The statement is given, with the appended resolution, in the following words:

1. Slavery, as a system, and in its own proper nature, is what it is described to be, in the General Assembly's Act of 1818, and the Report of the American Board adopted at Brooklyn in 1845.

2. Privation of liberty in holding slaves is, therefore, not to be ranked with things indifferent, but with those which, if not made right by special justificatory circumstances and the intention of the doer, are morally wrong.

3. Those are to be admitted to the communion of the church, of whom the missionary and (in Presbyterian churches) his session have satisfactory evidence that they are in fellowship with Christ.

4. The evidence, in one view of it, of fellowship with Christ, is a manifested desire and aim to be conformed, in all things, to the spirit and requirements of the word of God.

5. Such desire and aim are to be looked for in reference to slavery, slaveholding, and dealing with slaves, as in regard to other matters; not less, not more.

6. The missionary must, under a solemn sense of responsibility to Christ, act on his own judgment of that evidence when obtained, and on the manner of obtaining it. He is at liberty to pursue that course which he may deem most discreet in eliciting views and feelings as to slavery, as with respect to other things, right views and feelings concerning which he seeks as evidence of Christian character.

7. The missionary is responsible, not for correct views and action on the part of his session and church members, but only for an honest and proper endeavor to secure correctness of views and action under the same obligations and limitations on this subject as on others. He is to go only to the extent of his rights and responsibilities as a minister of Christ.

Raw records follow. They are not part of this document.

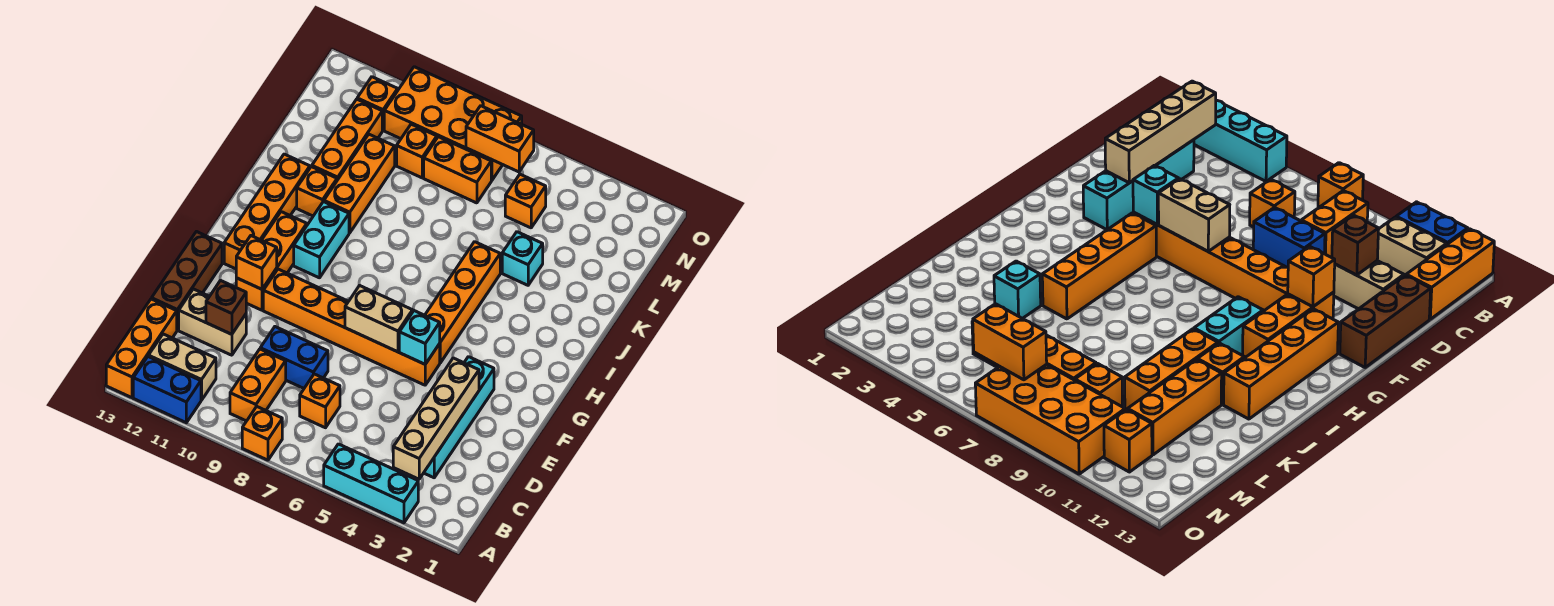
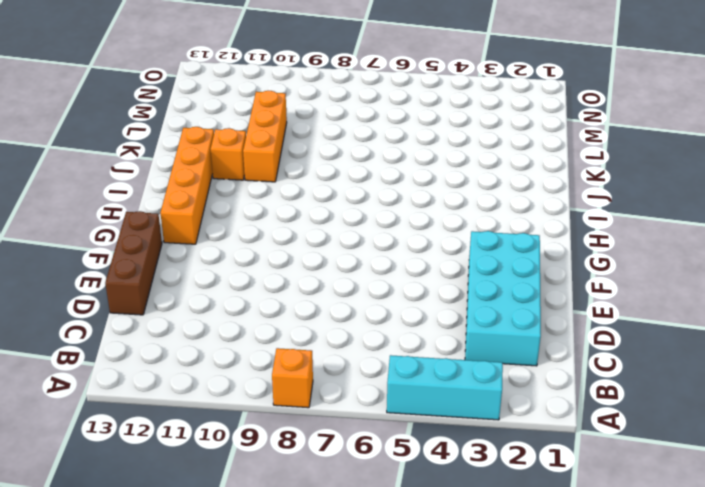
cyan 2x4 brick [465,231,541,366] -> cyan 1x4 brick [424,357,494,478]
none -> blue 1x2 brick [133,356,201,423]
none -> orange 1x3 brick [106,299,177,398]
none -> orange 1x2 brick [230,349,286,421]
none -> tan 1x2 brick [149,334,216,400]

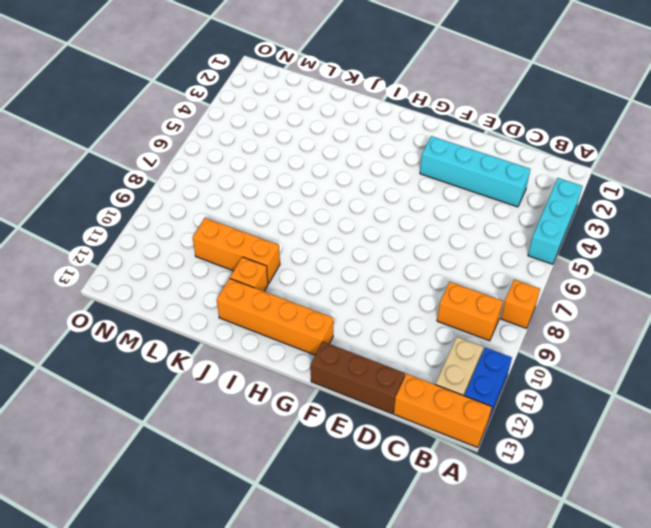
none -> orange 1x1 brick [300,374,340,428]
none -> blue 1x2 brick [260,327,328,388]
none -> tan 1x2 brick [179,289,246,355]
none -> orange 1x6 brick [263,269,440,385]

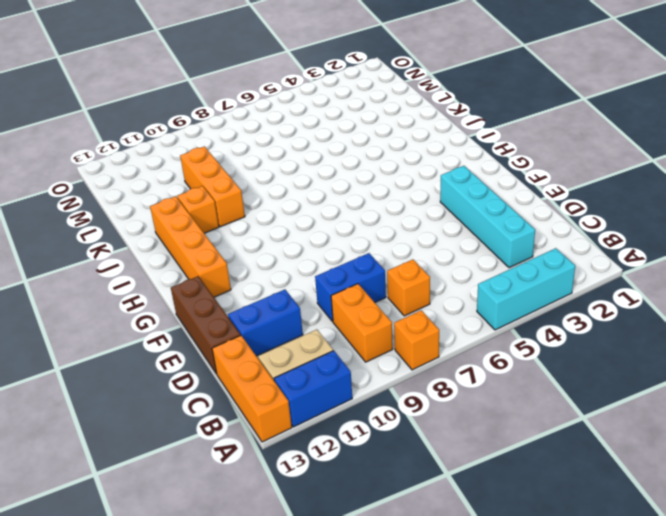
blue 1x2 brick [228,290,303,356] -> tan 1x2 brick [179,289,246,355]
none -> orange 1x6 brick [263,269,440,385]
none -> orange 1x3 brick [236,212,307,310]
none -> orange 1x4 brick [425,242,500,363]
none -> cyan 1x2 brick [294,202,349,278]

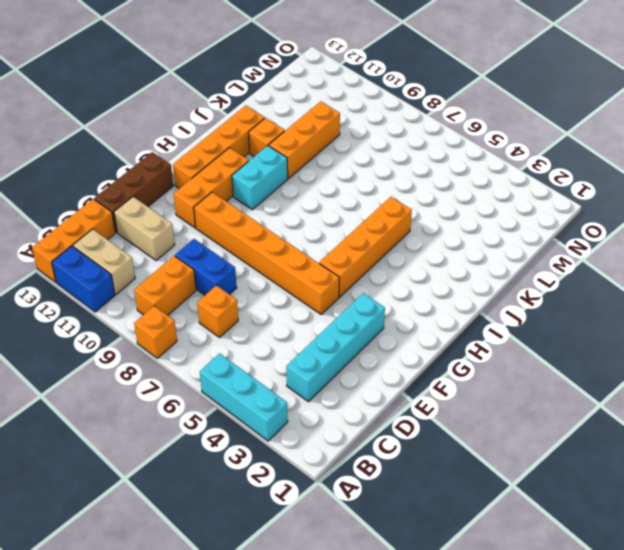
none -> cyan 1x1 brick [502,232,543,285]
none -> orange 1x3 brick [312,99,382,180]
none -> orange 1x1 brick [505,174,546,228]
none -> orange 1x2 brick [424,137,491,203]

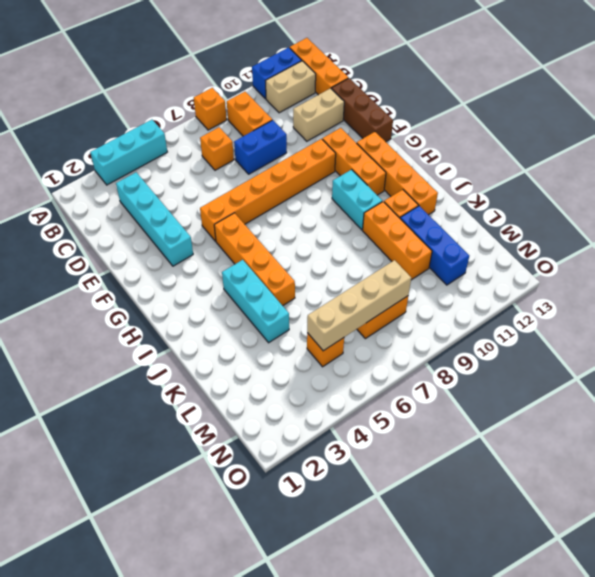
cyan 1x3 brick [222,260,289,343] -> cyan 1x1 brick [502,232,543,285]
blue 1x3 brick [400,206,469,285] -> orange 1x3 brick [312,99,382,180]
tan 1x4 brick [307,260,411,351] -> tan 1x4 brick turned to [393,358,479,479]
none -> orange 1x1 brick [397,124,437,178]
none -> orange 2x4 brick [384,67,522,180]
none -> orange 1x1 brick [357,77,398,130]
none -> brown 1x1 brick [206,280,246,334]

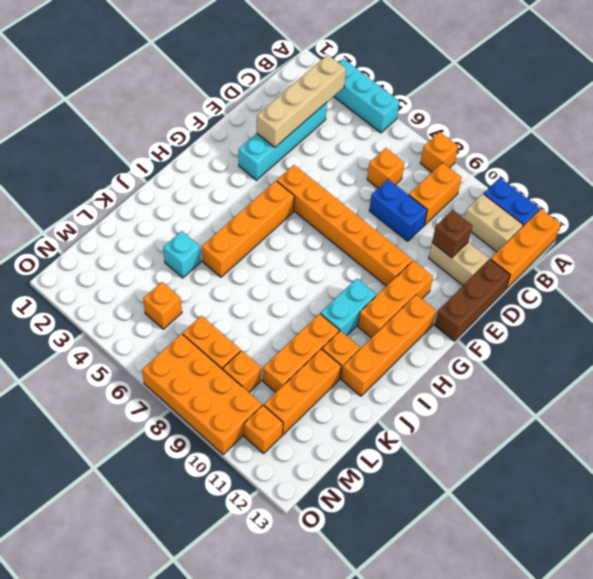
none -> cyan 1x1 brick [399,311,440,364]
none -> tan 1x2 brick [345,285,413,352]
none -> orange 1x1 brick [236,236,277,289]
none -> orange 1x2 brick [466,106,534,172]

8. The missionary, in the exercise of a wise discretion as to time, place, manner and amount of instruction, is decidedly to discountenance indulgence in known sin and the neglect of known duty, and so to instruct his hearers that they may understand all Christian duty. With that wisdom which is profitable to direct, he is to exhibit the legitimate bearing of the gospel upon every moral evil, in order to its removal in the most desirable way; and upon slavery, as upon other moral evils. As a missionary, he has nothing to do with political questions and agitations. He is to deal alone, and as a Christian instructor and pastor, with what is morally wrong, that the people of God may separate themselves therefrom, and a right standard of moral action be held up before the world.

9. While, as in war, there can be no shedding of blood without sin somewhere attached, and yet the individual soldier may not be guilty of it; so, while slavery is always sinful, we cannot esteem every one who is legally a slaveholder a wrong-doer for sustaining the legal relation. When it is made unavoidable by the laws of the State, the obligations of guardianship, or the demands of humanity, it is not to be deemed an offence against the rule of Christian right. Yet missionaries are carefully to guard, and in the proper way to warn others to guard, against unduly extending this plea of necessity or the good of the slave, against making it a cover for the love and practice of slavery, or a pretence for not using efforts that are lawful and practicable to extinguish this evil.

10. Missionaries are to enjoin upon all masters and servants obedience to the directions specially addressed to them in the Holy Scriptures, and to explain and illustrate the precepts containing them.